_Selected extract_
■ ■ ■

Zero vs. "that" relatives (and TIME Corpus) (UNCLASSIFIED)

Tue Dec 30 17:50:09 UTC 2008

Classification:  UNCLASSIFIED
Caveats: NONE

Just curious, how many words is the TIME corpus?

> -----Original Message-----
> From: American Dialect Society
> [mailto:ADS-L at LISTSERV.UGA.EDU] On Behalf Of Mark Davies
> Sent: Tuesday, December 30, 2008 8:40 AM
> To: ADS-L at LISTSERV.UGA.EDU
> Subject: Re: Zero vs. "that" relatives (and TIME Corpus)
>
> ---------------------- Information from the mail header
> -----------------------
> Sender:       American Dialect Society <ADS-L at LISTSERV.UGA.EDU>
> Poster:       Mark Davies <Mark_Davies at BYU.EDU>
> Subject:      Re: Zero vs. "that" relatives (and TIME Corpus)
> --------------------------------------------------------------
> -----------------
>
> I've been in DIGEST mode over the holiday break, hence the
> delay in responding:
>
> > > here it would be nice to have data from a source other
> than Time, to
> > > find out whether the change was the result of changing editorial
> > > practices at the magazine.
>
> >> My feelings exactly. It might be hard to extrapolate the
> Time data to
> >> journalistic usage more generally,
>
> On the other hand ....
>
> During the past year, I've had my students use the TIME
> Corpus (http://corpus.byu.edu/time) as part of papers they've
> written on 40-50 different syntactic / stylistic shifts in
> American English from the 1920s-2000s. These have covered a
> wide variety of topics -- modals (shall/will, will/going to,
> can/may), preposition stranding, several phenomena with
> verbal complementation, aspects of morphology (gender,
> plurals, +/-regular verbal forms), get vs be passives,
> progressives, subjunctive, etc etc etc (see list at
> http://davies-linguistics.byu.edu/elang325/project.asp). The
> data from the corpus has been quite useful. In most cases, it
> models very nicely what others have already found with
> smaller, "boutique" corpora.

■ ■ ■

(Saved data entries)
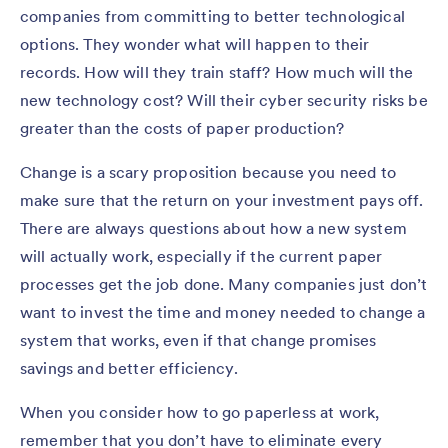
companies from committing to better technological
options. They wonder what will happen to their
records. How will they train staff? How much will the
new technology cost? Will their cyber security risks be
greater than the costs of paper production?
Change is a scary proposition because you need to
make sure that the return on your investment pays off.
There are always questions about how a new system
will actually work, especially if the current paper
processes get the job done. Many companies just don’t
want to invest the time and money needed to change a
system that works, even if that change promises
savings and better efficiency.
When you consider how to go paperless at work,
remember that you don’t have to eliminate every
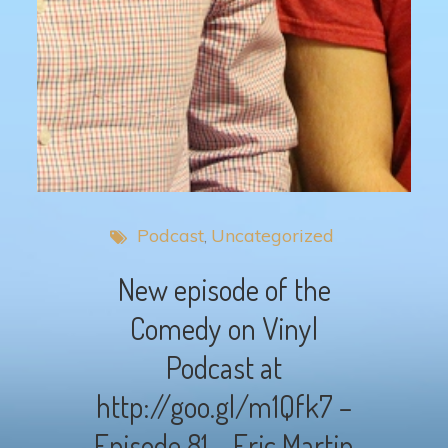
Podcast
Uncategorized
New episode of the
Comedy on Vinyl
Podcast at
http://goo.gl/m1Qfk7 –
Episode 81 – Eric Martin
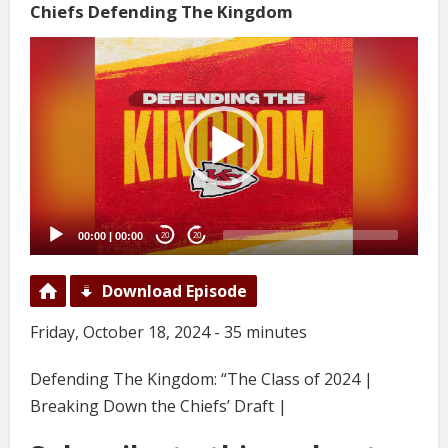
Chiefs Defending The Kingdom
Video
Player
00:00
|
00:00
20
20
Download Episode
Friday, October 18, 2024 - 35 minutes
Defending The Kingdom: “The Class of 2024 |
Breaking Down the Chiefs’ Draft |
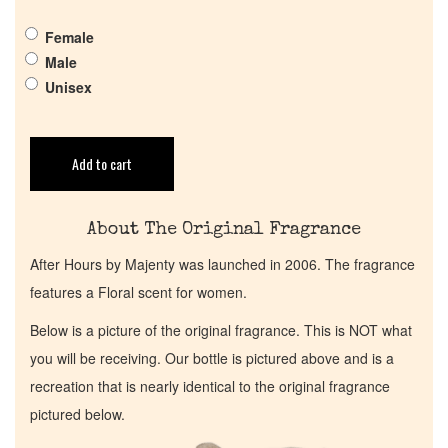
Get in Touch
Female
Male
Return Policy
Unisex
Cart
Add to cart
About The Original Fragrance
After Hours by Majenty was launched in 2006. The fragrance
features a Floral scent for women.
Below is a picture of the original fragrance. This is NOT what
you will be receiving. Our bottle is pictured above and is a
recreation that is nearly identical to the original fragrance
pictured below.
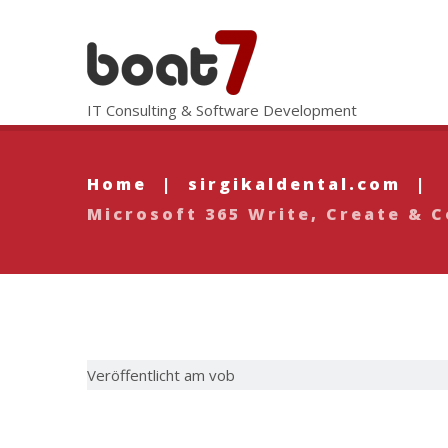
IT Consulting & Software Development
Home
|
sirgikaldental.com
|
Microsoft 365 Write, Create &
Veröffentlicht am vob
Microsoft 3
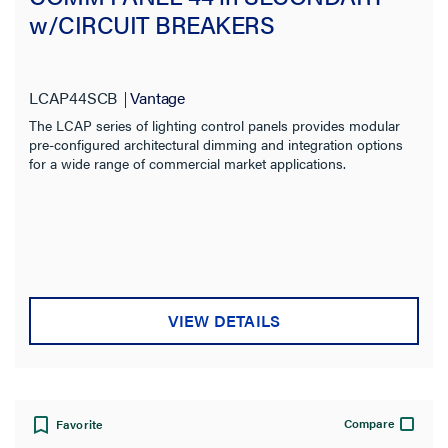
w/CIRCUIT BREAKERS
LCAP44SCB
Vantage
The LCAP series of lighting control panels provides modular
pre-configured architectural dimming and integration options
for a wide range of commercial market applications.
VIEW DETAILS
Compare
Favorite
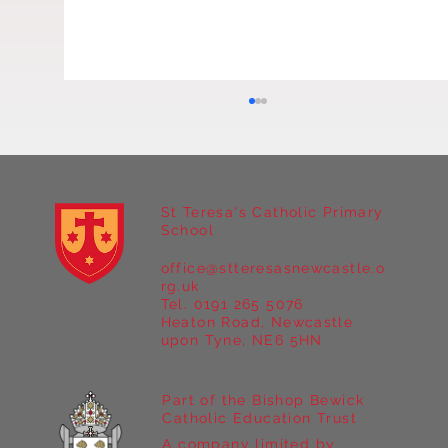
Y3 Art
St Teresa's Catholic Primary
School
office@stteresasnewcastle.o
rg.uk
Tel. 0191 265 5076
Heaton Road, Newcastle
upon Tyne, NE6 5HN
Part of the Bishop Bewick
Catholic Education Trust
A company limited by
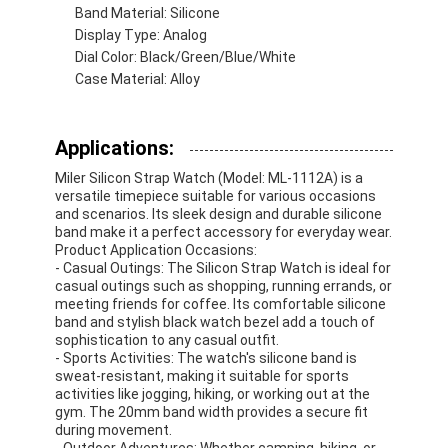
Band Material: Silicone
Factory Tour
Display Type: Analog
Dial Color: Black/Green/Blue/White
Quality Control
Case Material: Alloy
Contact Us
Applications:
News
Miler Silicon Strap Watch (Model: ML-1112A) is a
Cases
versatile timepiece suitable for various occasions
and scenarios. Its sleek design and durable silicone
band make it a perfect accessory for everyday wear.
Blog
Product Application Occasions:
- Casual Outings: The Silicon Strap Watch is ideal for
casual outings such as shopping, running errands, or
meeting friends for coffee. Its comfortable silicone
band and stylish black watch bezel add a touch of
Quartz Wrist Watch
sophistication to any casual outfit.
- Sports Activities: The watch's silicone band is
Leather Strap Quartz Watch
sweat-resistant, making it suitable for sports
activities like jogging, hiking, or working out at the
gym. The 20mm band width provides a secure fit
Stainless Steel Strap Watch
during movement.
- Outdoor Adventures: Whether camping, hiking, or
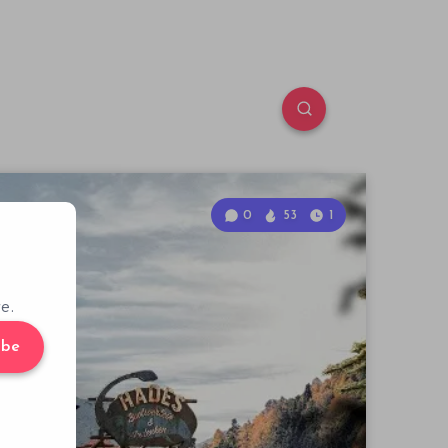
0
53
1
e.
ibe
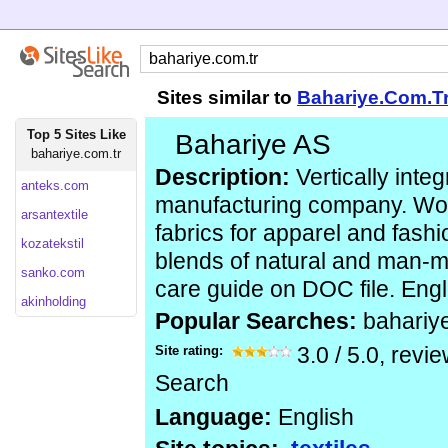
Sites similar to
Bahariye.Com.T
Top 5 Sites Like
Bahariye AS
bahariye.com.tr
Description:
Vertically integ
anteks.com
manufacturing company. Wo
arsantextile
fabrics for apparel and fashi
kozatekstil
blends of natural and man-m
sanko.com
care guide on DOC file. Engl
akinholding
Popular Searches:
bahariy
Site rating:
3.0
/
5.0
, revi
Search
Language:
English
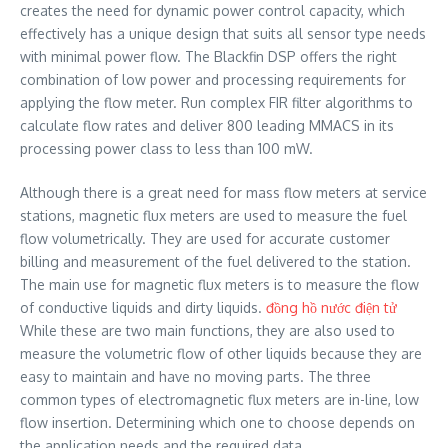
creates the need for dynamic power control capacity, which
effectively has a unique design that suits all sensor type needs
with minimal power flow. The Blackfin DSP offers the right
combination of low power and processing requirements for
applying the flow meter. Run complex FIR filter algorithms to
calculate flow rates and deliver 800 leading MMACS in its
processing power class to less than 100 mW.
Although there is a great need for mass flow meters at service
stations, magnetic flux meters are used to measure the fuel
flow volumetrically. They are used for accurate customer
billing and measurement of the fuel delivered to the station.
The main use for magnetic flux meters is to measure the flow
of conductive liquids and dirty liquids.
đồng hồ nước điện tử
While these are two main functions, they are also used to
measure the volumetric flow of other liquids because they are
easy to maintain and have no moving parts. The three
common types of electromagnetic flux meters are in-line, low
flow insertion. Determining which one to choose depends on
the application needs and the required data.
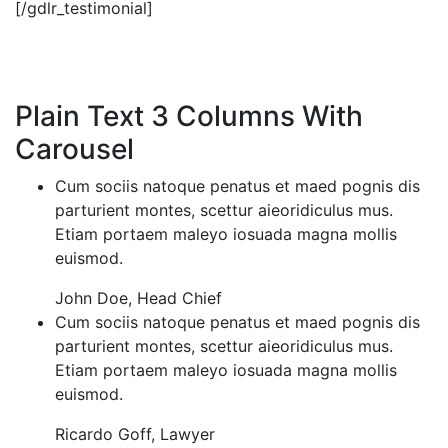
[/gdlr_testimonial]
Plain Text 3 Columns With
Carousel
Cum sociis natoque penatus et maed pognis dis
parturient montes, scettur aieoridiculus mus.
Etiam portaem maleyo iosuada magna mollis
euismod.
John Doe
,
Head Chief
Cum sociis natoque penatus et maed pognis dis
parturient montes, scettur aieoridiculus mus.
Etiam portaem maleyo iosuada magna mollis
euismod.
Ricardo Goff
,
Lawyer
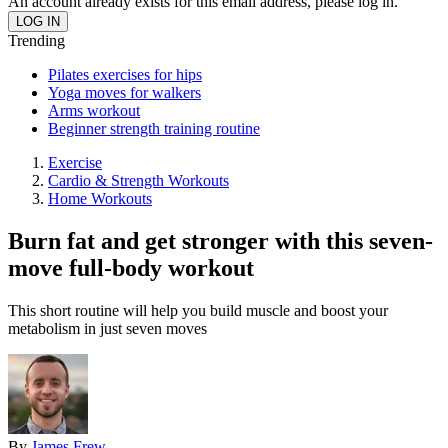
An account already exists for this email address, please log in.
Trending
Pilates exercises for hips
Yoga moves for walkers
Arms workout
Beginner strength training routine
Exercise
Cardio & Strength Workouts
Home Workouts
Burn fat and get stronger with this seven-
move full-body workout
This short routine will help you build muscle and boost your
metabolism in just seven moves
By
James Frew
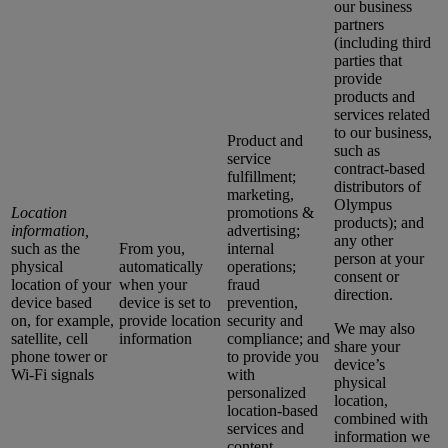
our business
partners
(including third
parties that
provide
products and
services related
to our business,
Product and
such as
service
contract-based
fulfillment;
distributors of
marketing,
Olympus
Location
promotions &
products); and
information,
advertising;
any other
such as the
From you,
internal
person at your
physical
automatically
operations;
consent or
location of your
when your
fraud
direction.
device based
device is set to
prevention,
on, for example,
provide location
security and
We may also
satellite, cell
information
compliance; and
share your
phone tower or
to provide you
device’s
Wi-Fi signals
with
physical
personalized
location,
location-based
combined with
services and
information we
content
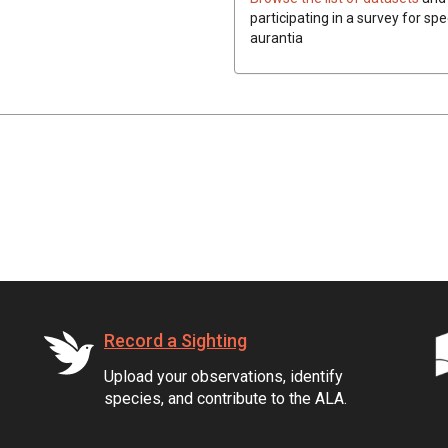
participating in a survey for spe
aurantia
Record a Sighting
Upload your observations, identify
species, and contribute to the ALA.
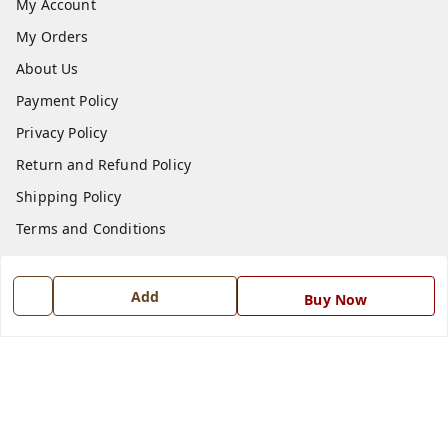
My Account
My Orders
About Us
Payment Policy
Privacy Policy
Return and Refund Policy
Shipping Policy
Terms and Conditions
Blog
Contact Us
Add
Buy Now
Get In Touch
7668999999
7668999999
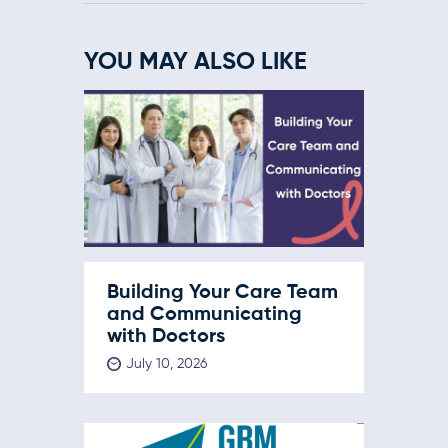
YOU MAY ALSO LIKE
Building Your Care Team
and Communicating
with Doctors
July 10, 2026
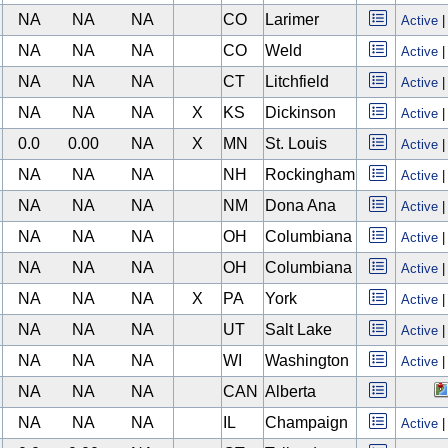
NA
NA
NA
CO
Larimer
Active
NA
NA
NA
CO
Weld
Active
NA
NA
NA
CT
Litchfield
Active
NA
NA
NA
X
KS
Dickinson
Active
0.0
0.00
NA
X
MN
St. Louis
Active
NA
NA
NA
NH
Rockingham
Active
NA
NA
NA
NM
Dona Ana
Active
NA
NA
NA
OH
Columbiana
Active
NA
NA
NA
OH
Columbiana
Active
NA
NA
NA
X
PA
York
Active
NA
NA
NA
UT
Salt Lake
Active
NA
NA
NA
WI
Washington
Active
NA
NA
NA
CAN
Alberta
NA
NA
NA
IL
Champaign
Active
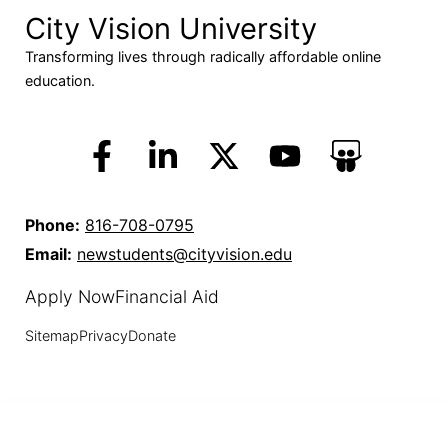
City Vision University
Transforming lives through radically affordable online
education.
Phone:
816-708-0795
Email:
newstudents@cityvision.edu
Apply Now
Financial Aid
Sitemap
Privacy
Donate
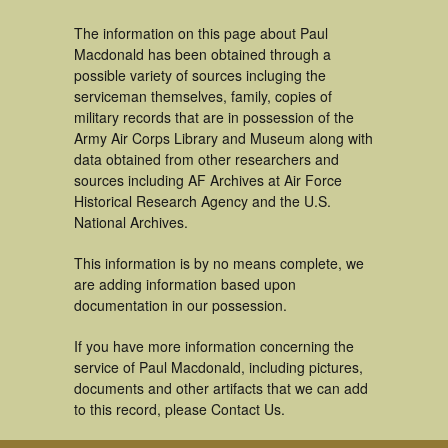
The information on this page about Paul
Macdonald has been obtained through a
possible variety of sources incluging the
serviceman themselves, family, copies of
military records that are in possession of the
Army Air Corps Library and Museum along with
data obtained from other researchers and
sources including AF Archives at Air Force
Historical Research Agency and the U.S.
National Archives.
This information is by no means complete, we
are adding information based upon
documentation in our possession.
If you have more information concerning the
service of Paul Macdonald, including pictures,
documents and other artifacts that we can add
to this record, please Contact Us.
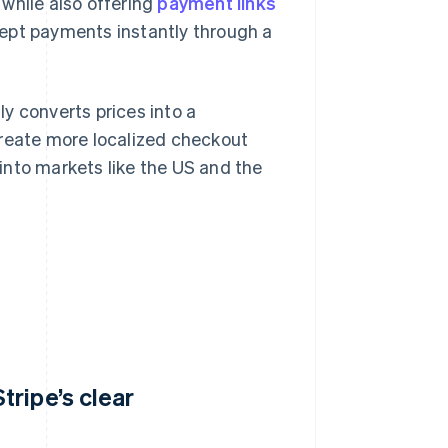
, while also offering
payment links
ept payments instantly through a
ly converts prices into a
create more localized checkout
into markets like the US and the
ripe’s clear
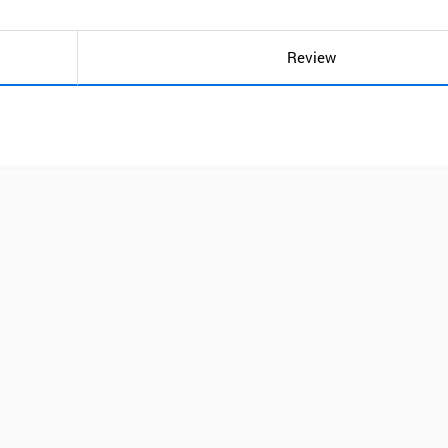
Review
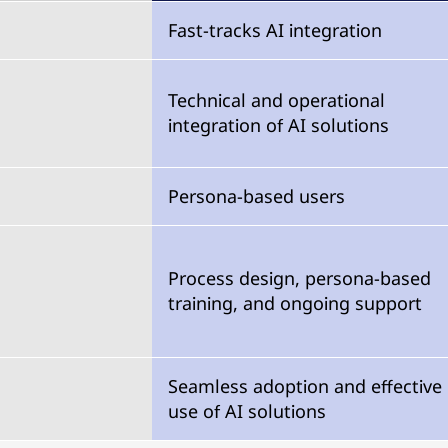
Fast-tracks AI integration
Technical and operational
integration of AI solutions
Persona-based users
Process design, persona-based
training, and ongoing support
Seamless adoption and effective
use of AI solutions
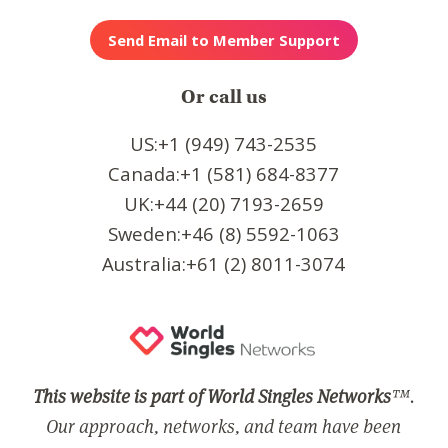
Or call us
US:+1 (949) 743-2535
Canada:+1 (581) 684-8377
UK:+44 (20) 7193-2659
Sweden:+46 (8) 5592-1063
Australia:+61 (2) 8011-3074
This website is part of World Singles Networks
™.
Our approach, networks, and team have been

■ ■ ■

_Job item A_
Answer these questions about the thread on zero vs. "that" relatives:
(i) What classification is given near the top of the thread?
(ii) At what time was the quoted message from Mark Davies sent?
(iii) How many different syntactic or stylistic shifts did the students' papers cover?
_Job item B_
Write a continuation of the mailing-list thread on zero vs. "that" relatives, starting right after its last sentence.

_Written reply A_
(i) UNCLASSIFIED
(ii) 8:40 AM
(iii) 40-50

_Written reply B_
>
> In addition, though, I mentioned the following yesterday in a
> private email (which I didn't post directly to ADS-L):
>
> The TIME corpus is more or less a stopgap, until a larger,
> more diverse, more balanced corpus of historical American
> English is available. I'm currently working on a 300 million
> word "Corpus of Historical American English" (COHA), which
> will complement the nearly 400 million word Corpus of
> Contemporary American English (COCA): http://www.americancorpus.org .
> COHA will cover approximately 1810-present, and it will be
> balanced (for each decade, and therefore overall as well)
> between fiction, popular magazines, newspapers, and other
> non-fiction. Once completed, this will allow us to examine --
> for the first time -- how specific changes have spread over
> time through different genres in American English. Thus the
> TIME corpus -- while quite useful for many things -- is more
> or less a stopgap for the 1900s, until COHA is completed.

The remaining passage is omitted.